Relying on teamwork, the crew nearly had something.  One prominent LeafsHQ blogger kidnapped the Hockey News’ Adam Proteau while @mlse and @felixpotvin laid the groundwork for what would become a combination of a modified Speak And Spell and animations courtesy of Bloge Salming.  Completion of the project was left to Down Goes Brown, a noted Ottawa software guru, but after leaving the machine with him for several weeks – the only audio it could produce was a repetitive “Wendel Clark, Wendel Clark, Wendel Clark” refrain.  The current status of this project is unknown.

- Scotty Wazz was interested in lending his expertise to a proposed game mode that would feature obscure backup goaltenders of the 1990s.  Word is that he is still awaiting a callback on that offer.

- It was mostly glowing reviews from popular Montreal Canadiens’ bloggers, but there was some confusion over the cheering of Carey Price during home games.  EA offered no explanation for the suspected bug.

- Adrian Dater, a beat writer turned blogger for the Denver Post, was flabbergasted that the latest installment of the NHL series did not feature a ‘Peter Forsberg comeback’ mode.

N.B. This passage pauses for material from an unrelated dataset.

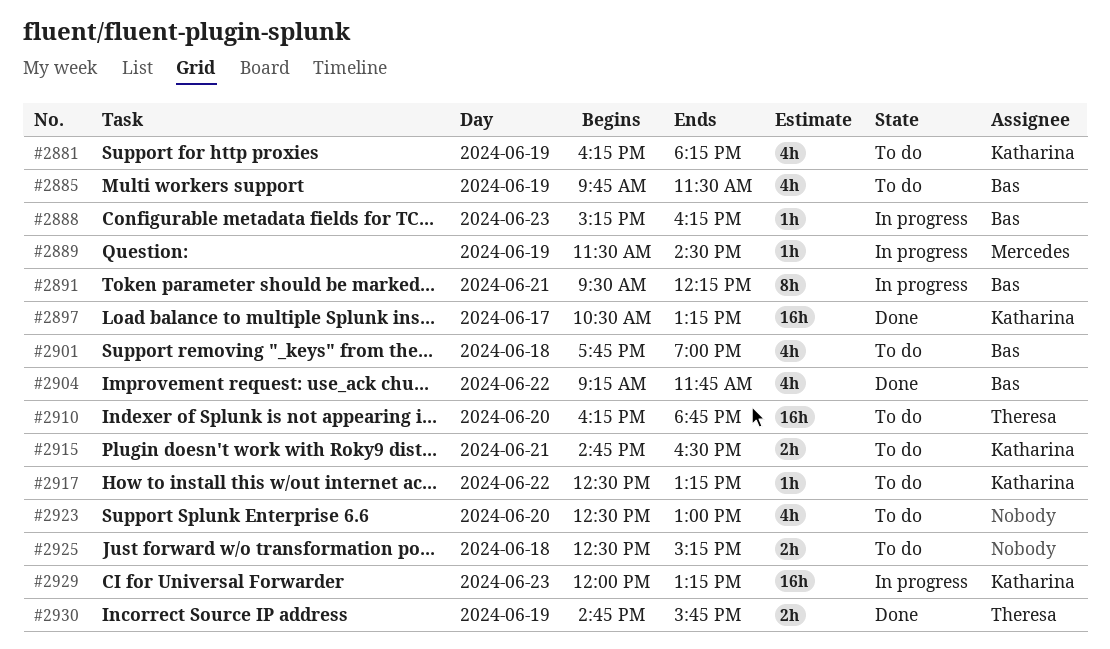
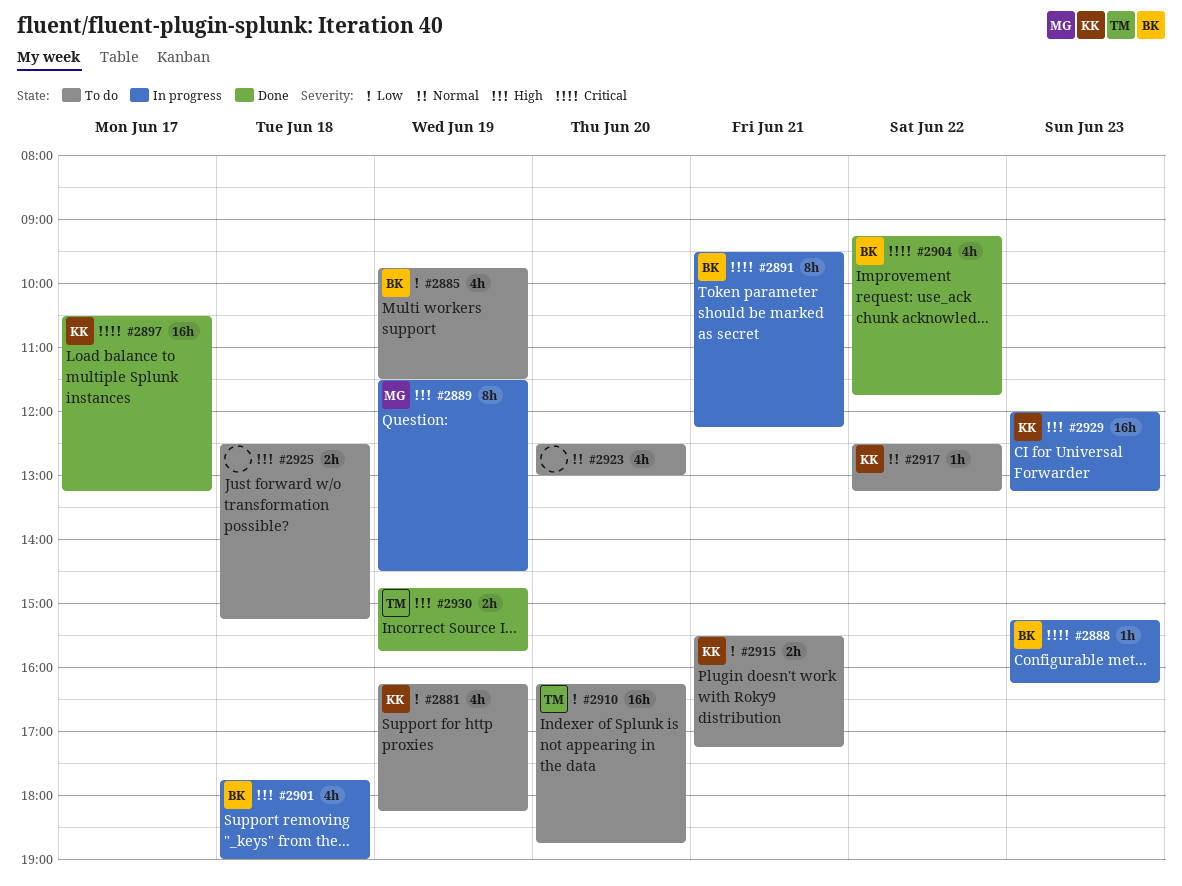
#2889, estimate: 1h -> 8h
#2901, status: To do -> In progress
#2915, begins: 14:45 -> 15:30
#2915, ends: 16:30 -> 17:15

- The Oilogosphere decided to band together with the hope that power in numbers would lead to some real changes.  Their report was both innovative and exhaustive.  Several highlights of their suggestions included: a revamped approach to the game’s statistics tracking engine that would implement Corsi, Zone Start, Advanced +/-, and Quality of Competition.  Another suggestion was to overhaul the in-game commentary in an effort to rid it of any logical fallacies.

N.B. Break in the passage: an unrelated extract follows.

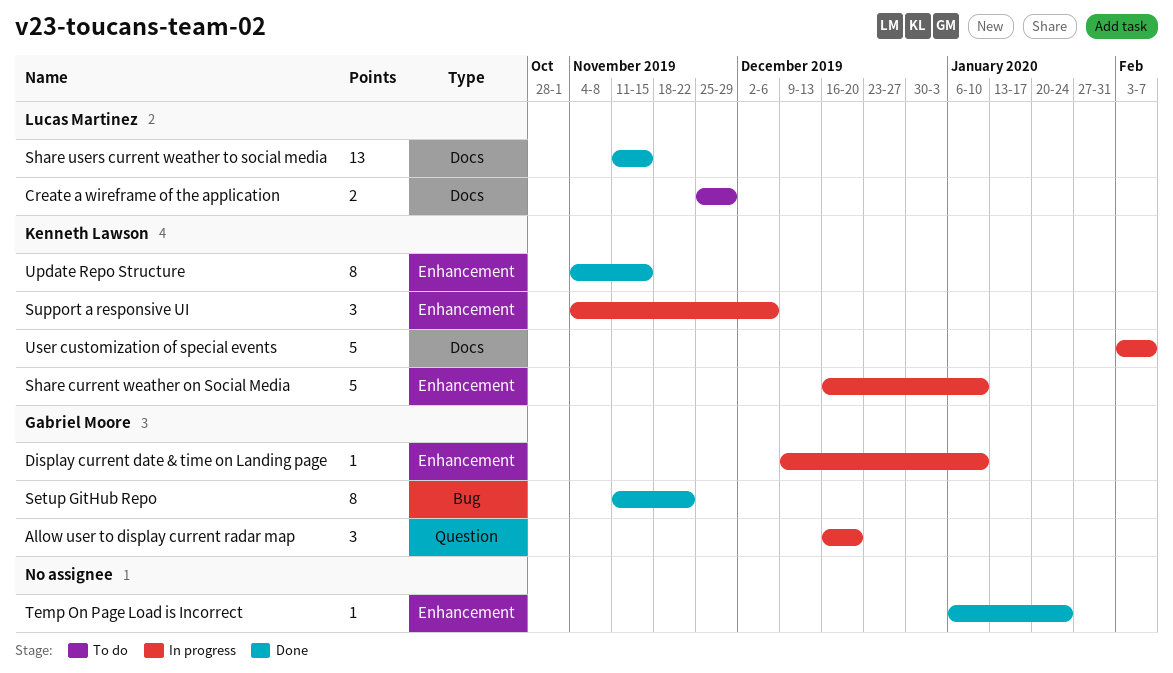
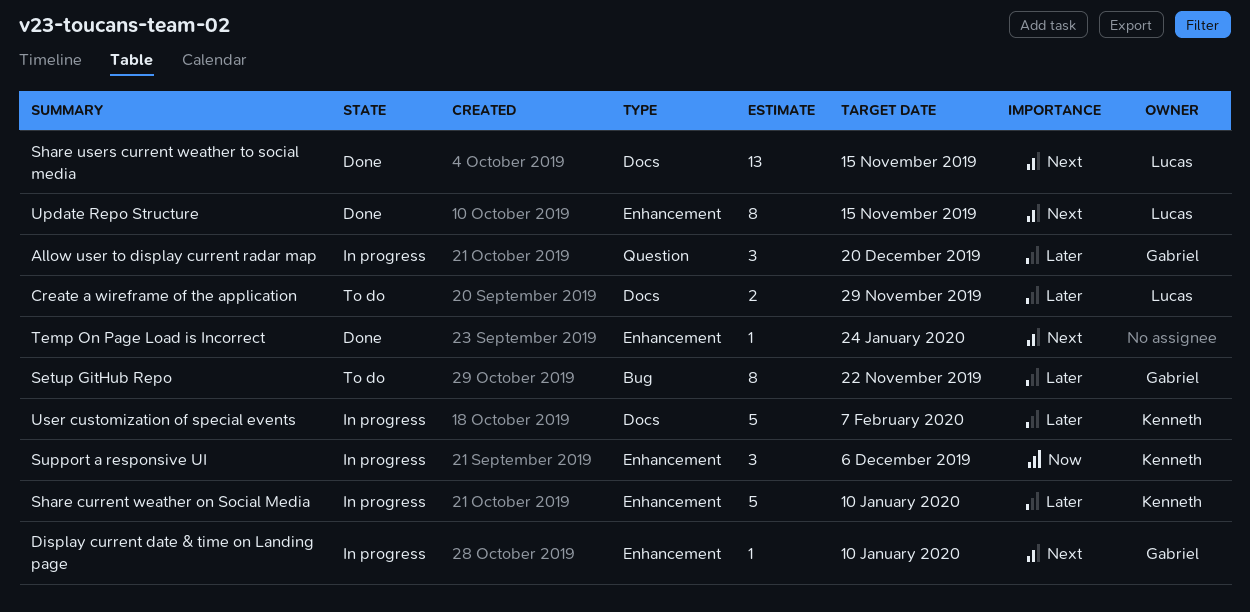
Setup GitHub Repo, status: Done -> To do
Update Repo Structure, owner: Kenneth Lawson -> Lucas Martinez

One whip smart Star Wars obsessed EA staffer responded by saying: “None of this is possible unless you can alter time, speed up the harvest or teleport me off this rock”.  An Oilogosphere spokesperson responded by stating, “We can do that”.

- Both Tom Gulitti of Fire & Ice and the crew at In Lou We Trust pointed out that gamers were unable to dress less than 18 skaters, as well as the inability to manipulate long term injury reserve for salary cap purposes when using the New Jersey Devils.  EA is reportedly contemplating a ‘Lou Lamoriello Mode’ for next year’s installment.

- Although FlamesNation contributors generally liked the game, they did complain at the Calgary Flames’ overall rating of 92.  They said it was too high, and would like to see it come down to a more realistic level.

- An anonymous Washington Capitals’ blogger known only as “Ted” was livid that after playing an entire season, the Capitals failed to make it to the Stanley Cup Finals.  EA responded by telling Ted that to be the best you have to beat the best.  Ted replied, “But it’s our time”.

- EA contacted Puck Daddy‘s Sean Leahy, a noted NHL video gamer in his own right, and asked if he could lend his two cents.  Leahy prepared a 71 page dissertation that offered fixes for everything from graphic overlays to proper fist-pump etiquette.  Unfortunately, his report was intercepted by Greg Wyshynski.  The document was reduced to one sentence that read:  “Please release 8-bit version of the game”.

Electronic Arts released its long awaited NHL 11 roster update early Tuesday morning.  Hockey gamers everywhere will rest easy, at least until the next batch of players hit waivers.